私は、音のしないコピー機の前で、非常に焦りながら其れらの音を聞いていた。
必要だから使ってるのに、いつも私が使い始めると紙が詰まる年季の入った機械。
だから、いつも「遅せーよっ!」と怒られるんだろうな…。
違うんだよぉ…。
紙が詰まるから、いつもしゃがんで、変な格好で覗き込んで笑われる。
お気に入りの靴に…変な皺がすぐに入ってしまうんだ。
そして、つまりは、詰まりで自分の仕事も進まない。
結果、会社での評価もつまらない感じ。
親父くさい思考に、「詰まらねぇ…」と呟いてしまった。
「えっ?モナカさん?今、詰まらねぇ…って言った?」
話かけて来たのは、私の上司のオハギさん。
いや、萩 天音(はぎ あまね 29歳)。
いい年の男性が甘ったるい名前…。
なんて突っ込んでも、彼のせいではなく、紛れもなく両親の愛情。
萩さんがオハギさんと呼ばれているから、森中澪(もりなか みお25歳)の私は、ついでにモナカさんと呼ばれている。
言う迄もなく…アンコ繋がり。
これまたよく分からず詰まらない。
「はっ?言うわけないですし。
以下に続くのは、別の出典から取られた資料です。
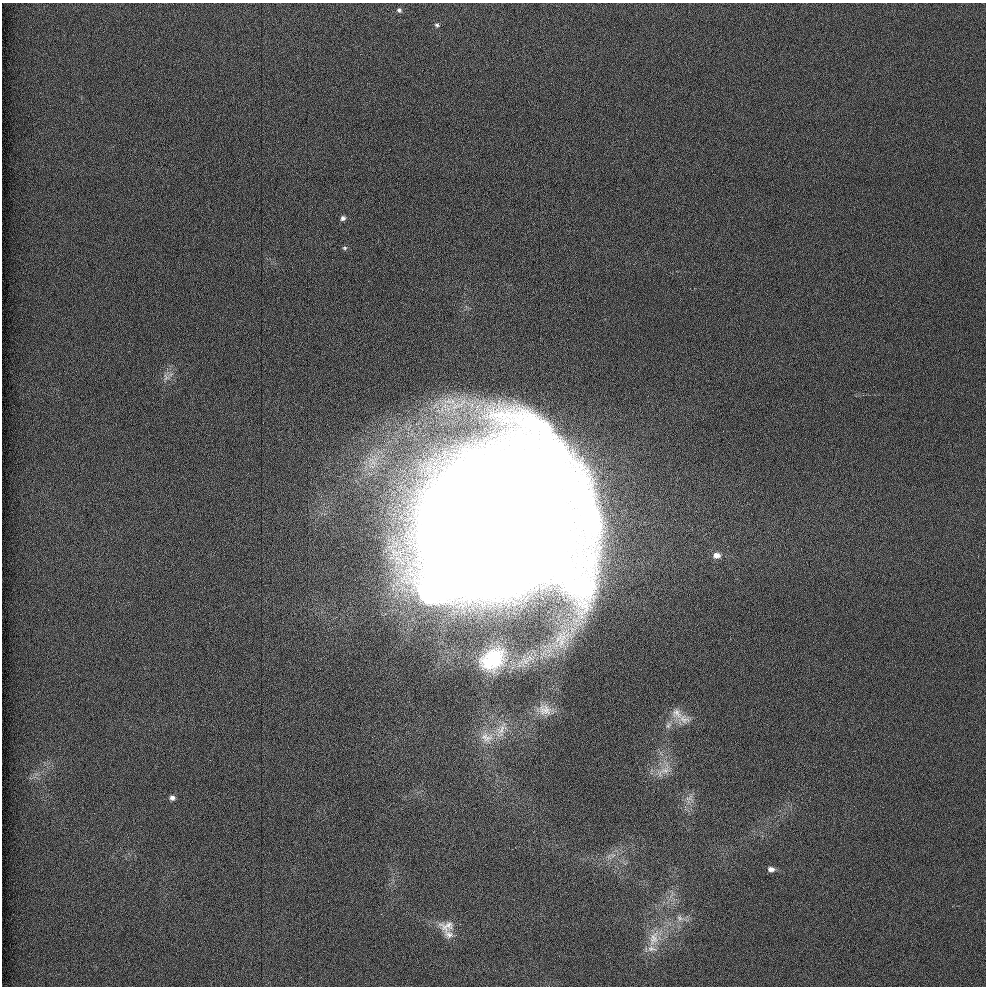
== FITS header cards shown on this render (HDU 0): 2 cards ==
NAXIS1  =                  984 / Axis length
NAXIS2  =                  984 / Axis length

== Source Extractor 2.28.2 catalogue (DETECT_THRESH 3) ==
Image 984 x 984 px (HDU 0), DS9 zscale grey, 1 PNG px = 1 image px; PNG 988 x 988 px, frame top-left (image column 1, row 984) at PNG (2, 3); no overlay
Background 4.22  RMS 3.2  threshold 9.75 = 3 sigma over >= 5 px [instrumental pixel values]
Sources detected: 23; all 23 listed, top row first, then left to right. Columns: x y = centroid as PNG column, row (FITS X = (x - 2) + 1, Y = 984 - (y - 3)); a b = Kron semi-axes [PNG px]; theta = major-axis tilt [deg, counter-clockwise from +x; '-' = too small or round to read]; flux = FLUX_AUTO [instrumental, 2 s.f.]
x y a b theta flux
399 10 7 6 - 6.2e+02
437 25 6 5 - 4.6e+02
343 218 6 5 - 6.8e+02
345 248 6 5 - 4.0e+02
166 377 11 9 -62 1.2e+03
491 527 79 68 66 3.2e+07
716 555 10 8 6 1.8e+03
492 660 21 15 37 1.1e+04
545 710 20 17 -22 3.5e+03
677 713 18 15 -44 3.1e+03
684 719 21 13 -9 3.1e+03
668 725 11 7 67 1.1e+03
501 730 30 14 63 4.9e+03
486 737 21 16 -16 4.1e+03
664 771 28 11 39 3.0e+03
172 798 6 6 - 8.7e+02
690 798 14 11 -20 1.8e+03
771 869 7 5 -3 1.0e+03
679 918 9 7 -38 8.9e+02
447 926 23 16 -2 3.3e+03
449 934 14 9 -19 1.6e+03
654 938 23 12 73 3.8e+03
651 949 14 7 -10 1.3e+03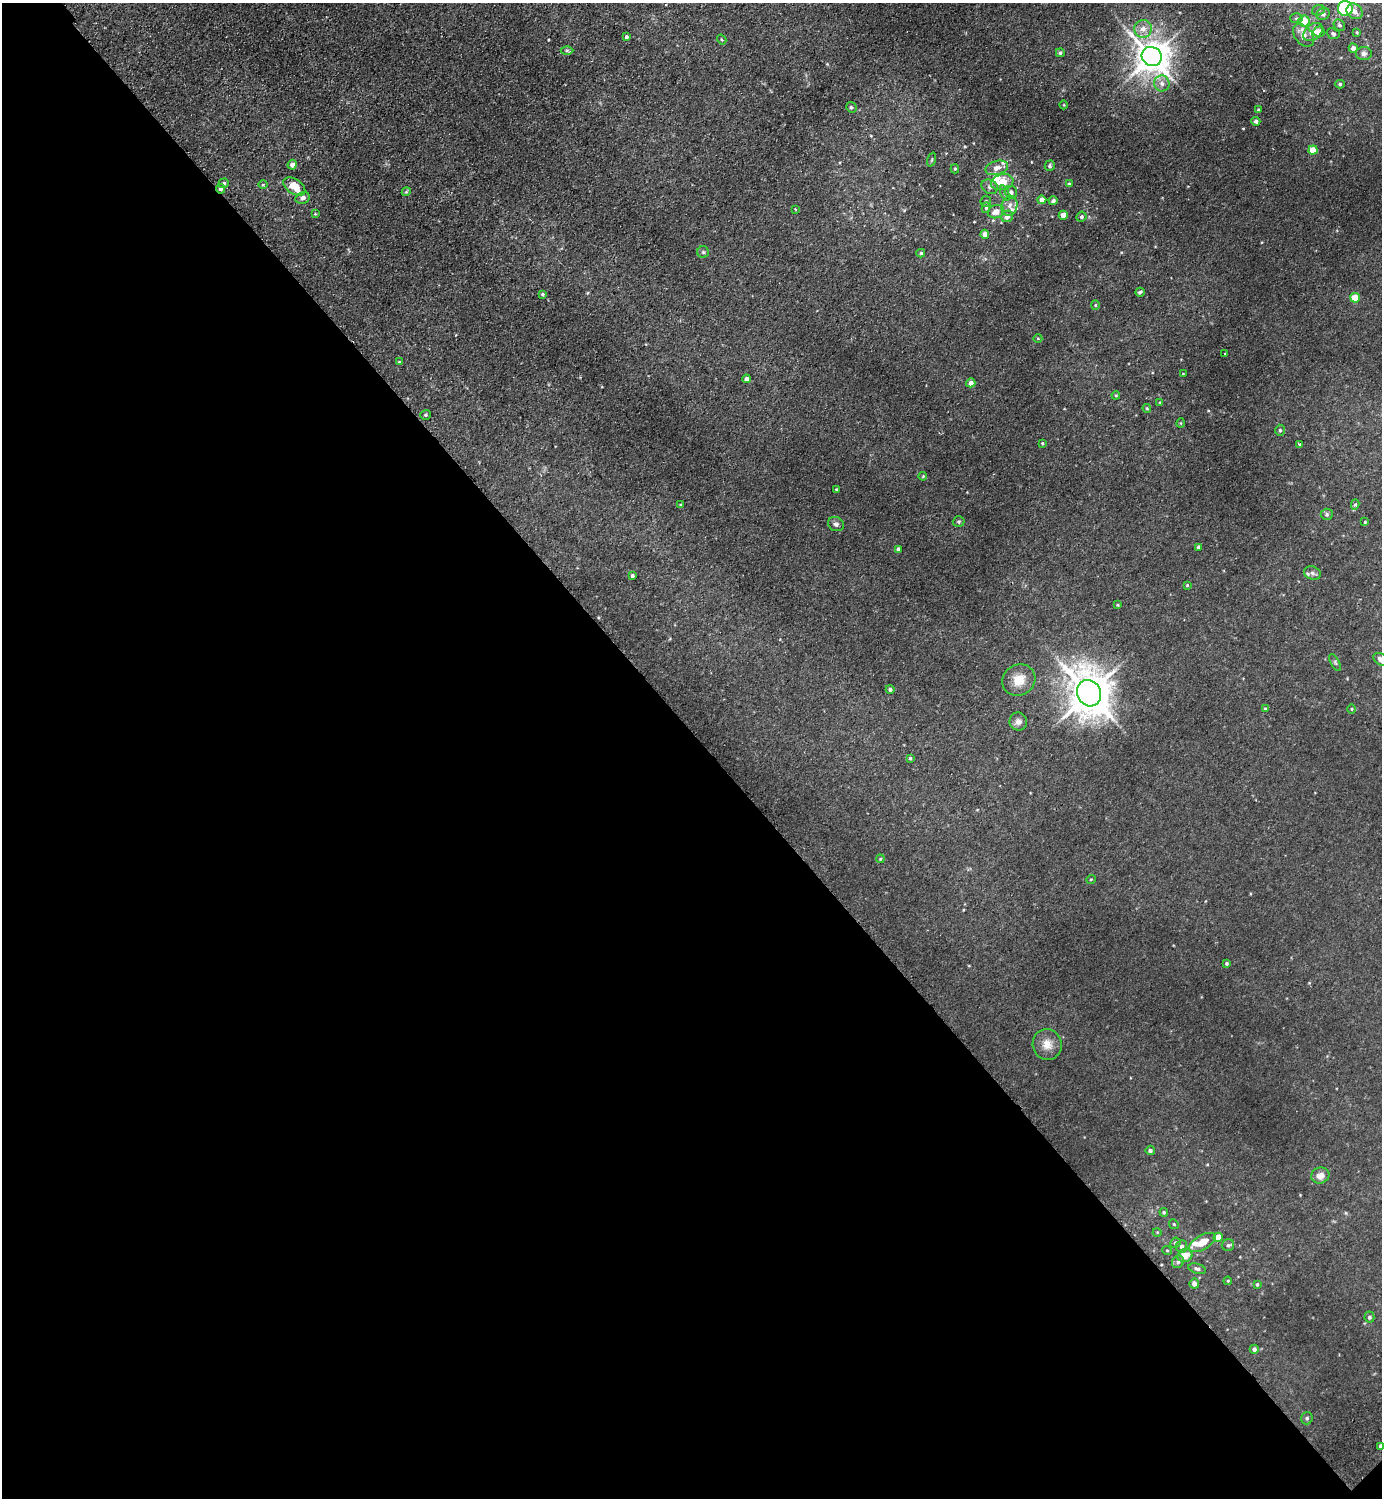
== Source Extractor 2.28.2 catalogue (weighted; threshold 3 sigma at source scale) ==
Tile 14 of 4 x 4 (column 2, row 4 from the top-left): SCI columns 1583-2962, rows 45-1540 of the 6066 x 6072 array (HDU 1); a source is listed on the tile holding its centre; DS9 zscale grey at full resolution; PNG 1384 x 1500 px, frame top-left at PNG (2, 3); each listed source drawn as its Kron ellipse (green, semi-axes under 4 px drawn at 4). Shown black and unused: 51% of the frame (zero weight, under 2 of 3 exposures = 3% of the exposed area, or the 3 px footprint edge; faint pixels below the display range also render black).
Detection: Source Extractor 2.28.2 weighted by HDU 2 'WHT'; one run over the whole footprint, this tile lists its part. Background 0.0275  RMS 0.011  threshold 0.0484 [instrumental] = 3 sigma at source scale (4.5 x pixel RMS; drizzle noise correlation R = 1.50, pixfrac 1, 0.05/0.05 arcsec/px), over >= 5 px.
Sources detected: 128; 5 inside a brighter listed object's ellipse — not listed separately; the other 123 listed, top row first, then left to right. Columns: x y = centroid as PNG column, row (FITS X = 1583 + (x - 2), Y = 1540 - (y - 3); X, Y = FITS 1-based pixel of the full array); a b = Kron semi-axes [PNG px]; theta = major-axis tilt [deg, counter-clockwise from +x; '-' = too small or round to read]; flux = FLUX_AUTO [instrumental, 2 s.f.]
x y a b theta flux
1345 8 7 7 - 110
1318 10 6 5 - 2
1355 11 8 7 - 7.4
1323 14 7 5 25 3.2
1296 18 6 5 - 2.1
1304 21 5 5 - 16
1339 25 6 5 - 2.2
1143 29 9 8 - 8.4
1313 32 11 7 41 7.3
1319 32 6 5 - 9.1
1357 32 4 3 - 0.95
1333 34 6 5 - 2.3
1303 35 13 8 -50 9.6
626 37 4 4 - 1.7
722 40 5 3 - 1.1
1353 48 4 4 - 5.2
567 50 6 4 0 1.5
1060 53 4 4 - 2.1
1364 54 8 6 1 3.5
1152 56 10 9 - 1900
1162 84 8 7 - 5.2
1340 84 4 4 - 1.5
1064 105 4 3 - 0.8
851 107 5 5 - 1.8
1258 109 4 3 - 0.9
1256 121 4 4 - 2.8
1313 150 4 4 - 21
932 159 7 3 71 1.3
292 165 5 4 - 5.3
1050 166 5 5 - 2.1
997 168 11 7 16 7.1
955 169 4 4 - 1.4
1002 182 11 7 15 18
224 183 5 4 - 1.9
1069 184 4 3 - 1.5
263 185 5 3 - 0.98
294 186 12 7 -34 18
990 187 8 7 - 3.4
221 189 5 4 - 3.7
406 192 4 3 - 1.1
1011 192 6 6 - 4.1
1005 193 8 4 -70 2.2
302 198 7 5 14 4.3
1042 200 4 4 - 6.9
986 201 5 5 - 2
1053 201 4 4 - 2.9
1009 206 10 8 74 5.6
986 208 5 4 - 1.8
795 209 3 3 - 0.71
996 212 8 6 20 9.3
315 214 4 3 - 0.82
1063 215 4 4 - 12
1007 216 6 5 - 7.6
1081 217 5 4 - 2.1
985 234 4 4 - 7.5
703 252 6 6 - 1.9
921 253 4 3 - 1.7
1140 292 4 3 - 1.7
542 294 3 3 - 1.7
1355 298 5 4 - 28
1095 305 4 4 - 1.1
1038 338 4 3 - 0.8
1225 353 3 2 - 0.84
399 362 4 3 - 0.88
1183 374 2 2 - 0.62
746 379 4 4 - 4.6
971 383 4 4 - 6.8
1116 395 4 4 - 1.1
1160 402 4 3 - 0.92
1147 408 4 4 - 1
426 415 5 5 - 1.7
1181 423 5 3 - 0.82
1280 430 5 4 - 1.7
1042 443 3 3 - 1.4
1299 445 3 3 - 3.2
923 476 4 3 - 0.93
836 489 3 3 - 1.1
1355 504 5 4 - 2.2
680 505 4 3 - 0.98
1327 514 6 5 - 2
959 522 6 5 - 1.7
1365 522 4 3 - 1.2
836 524 8 7 - 3.2
1199 547 4 4 - 3.3
898 549 4 3 - 3.2
1312 573 9 6 -19 3.5
632 576 3 3 - 2.3
1187 585 4 3 - 1.1
1118 605 4 3 - 1.1
1381 660 8 5 -31 5.6
1335 662 9 4 -63 1.8
1019 680 17 15 33 17
890 689 4 4 - 2.5
1089 693 13 11 -67 3200
1265 709 4 3 - 1.3
1352 709 4 3 - 1
1018 722 9 8 - 5.7
910 758 3 3 - 1.4
880 859 4 3 - 0.97
1091 879 5 3 - 0.93
1227 963 4 4 - 1.6
1047 1044 15 14 - 12
1150 1150 5 4 - 2.1
1320 1175 9 8 - 8.2
1164 1212 4 4 - 1.4
1174 1224 5 4 - 1.2
1157 1232 4 3 - 0.77
1218 1237 4 4 - 14
1175 1243 5 5 - 2.1
1202 1243 15 7 30 18
1228 1245 6 6 - 2.4
1182 1246 6 5 - 3.4
1167 1250 5 3 - 0.87
1185 1256 7 6 - 13
1178 1262 7 5 55 2.5
1197 1269 9 5 -15 2.8
1228 1281 4 3 - 0.88
1194 1284 5 4 - 4.8
1257 1284 3 3 - 1.5
1369 1317 5 5 - 2.5
1254 1349 4 4 - 3.3
1307 1418 6 5 - 2.2
1381 1446 4 4 - 5.2
Overlapping masked pixels (flux is a lower limit): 1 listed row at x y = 221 189
Isophote crosses this tile's border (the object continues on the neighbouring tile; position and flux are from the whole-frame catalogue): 3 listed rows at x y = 1345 8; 1381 660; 1381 1446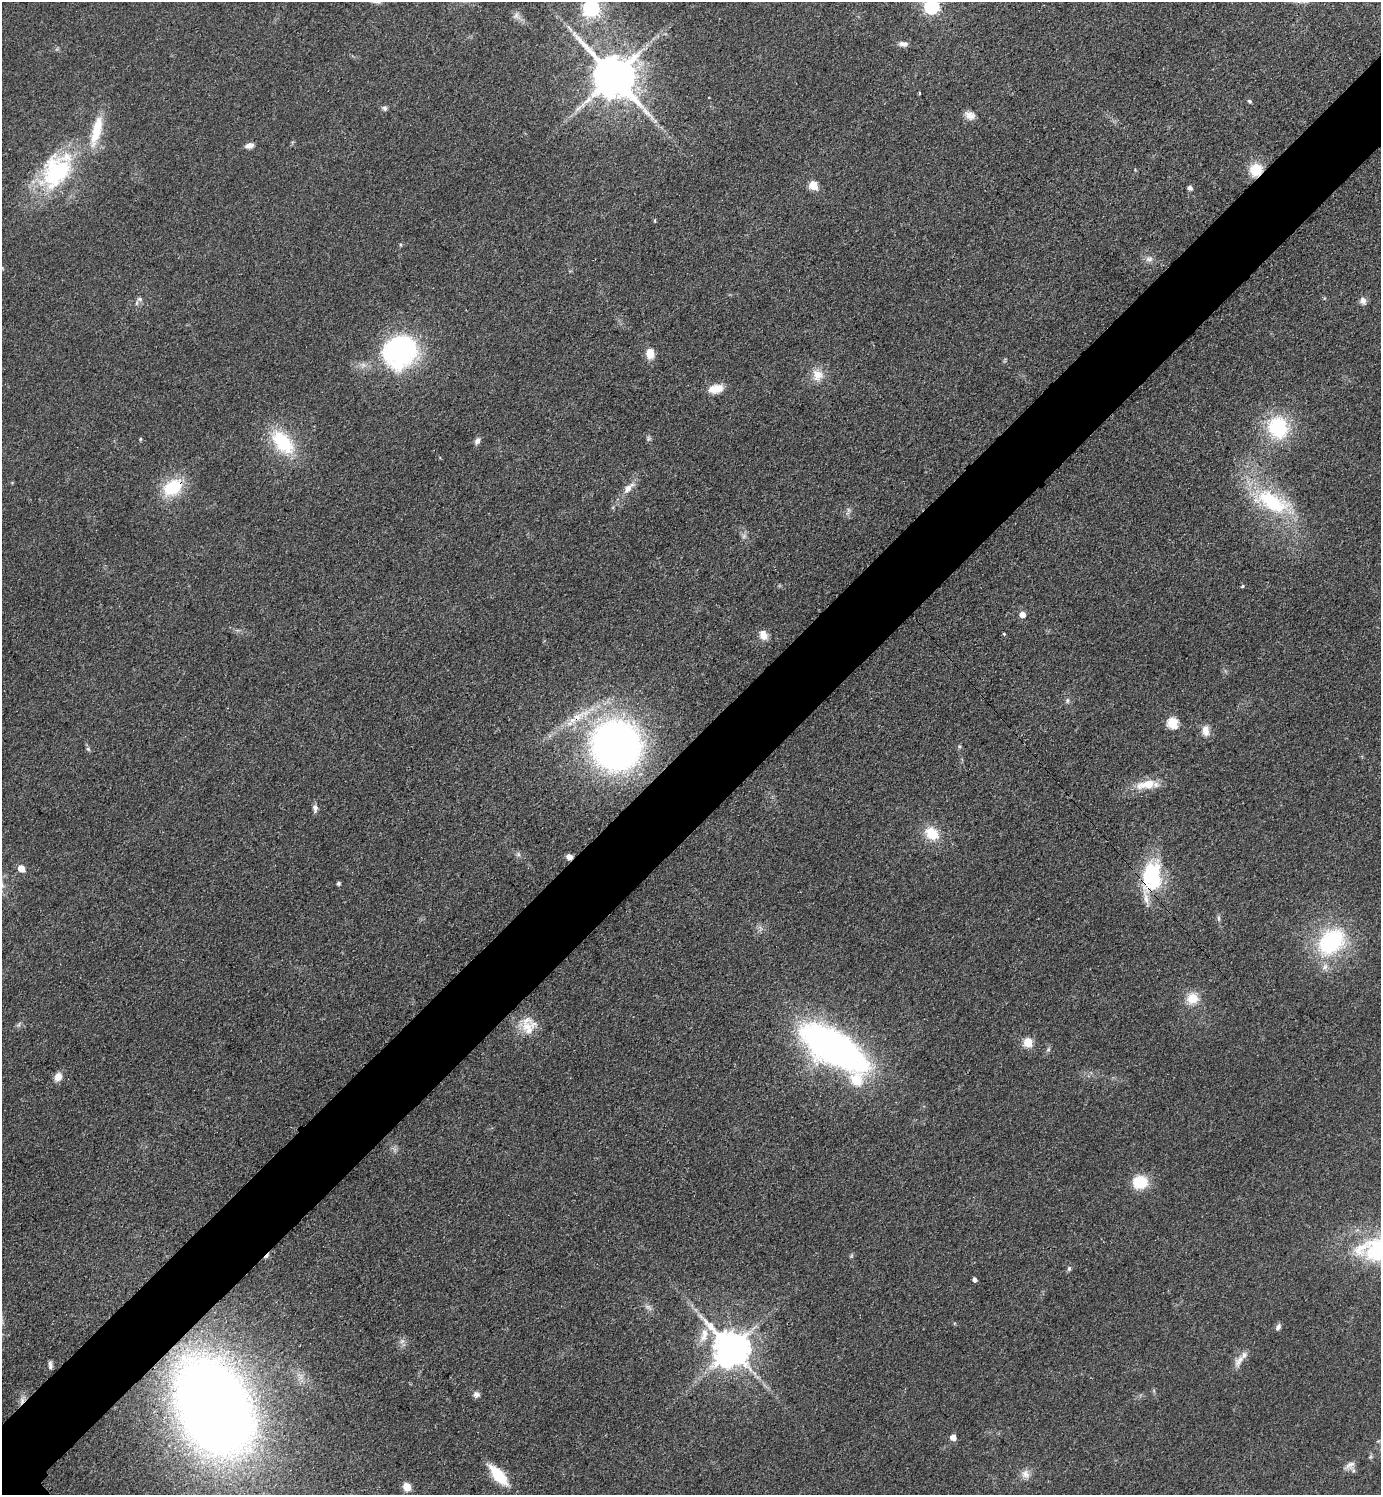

」
言っていようとなかろうと、そんなのは取り上げなくていいんだよ。
面倒くせぇ。
オハギさんを無視して、コピー機に手を入れる。
「なぁ、モナカさん。」
「はい、オハギさん。」
「お汁粉食いに行かね?」
「はっ?甘ったるい。」
「なら、ラーメン行かね?」
「まだ朝の10時なので、お腹が空いてなくて、お返事しかねますが?」
仕事してもらえます?
暇なら、詰まり直して、コピーもお願いしますけど?
上司だけど、尊敬もしてるけど…。
奇妙な会話を吹っかけてくるオハギさんに、そろそろ飽きて来た。
なんとか動き出したコピー機。
無駄にした時間を、取り戻さないと…本気ヤバい。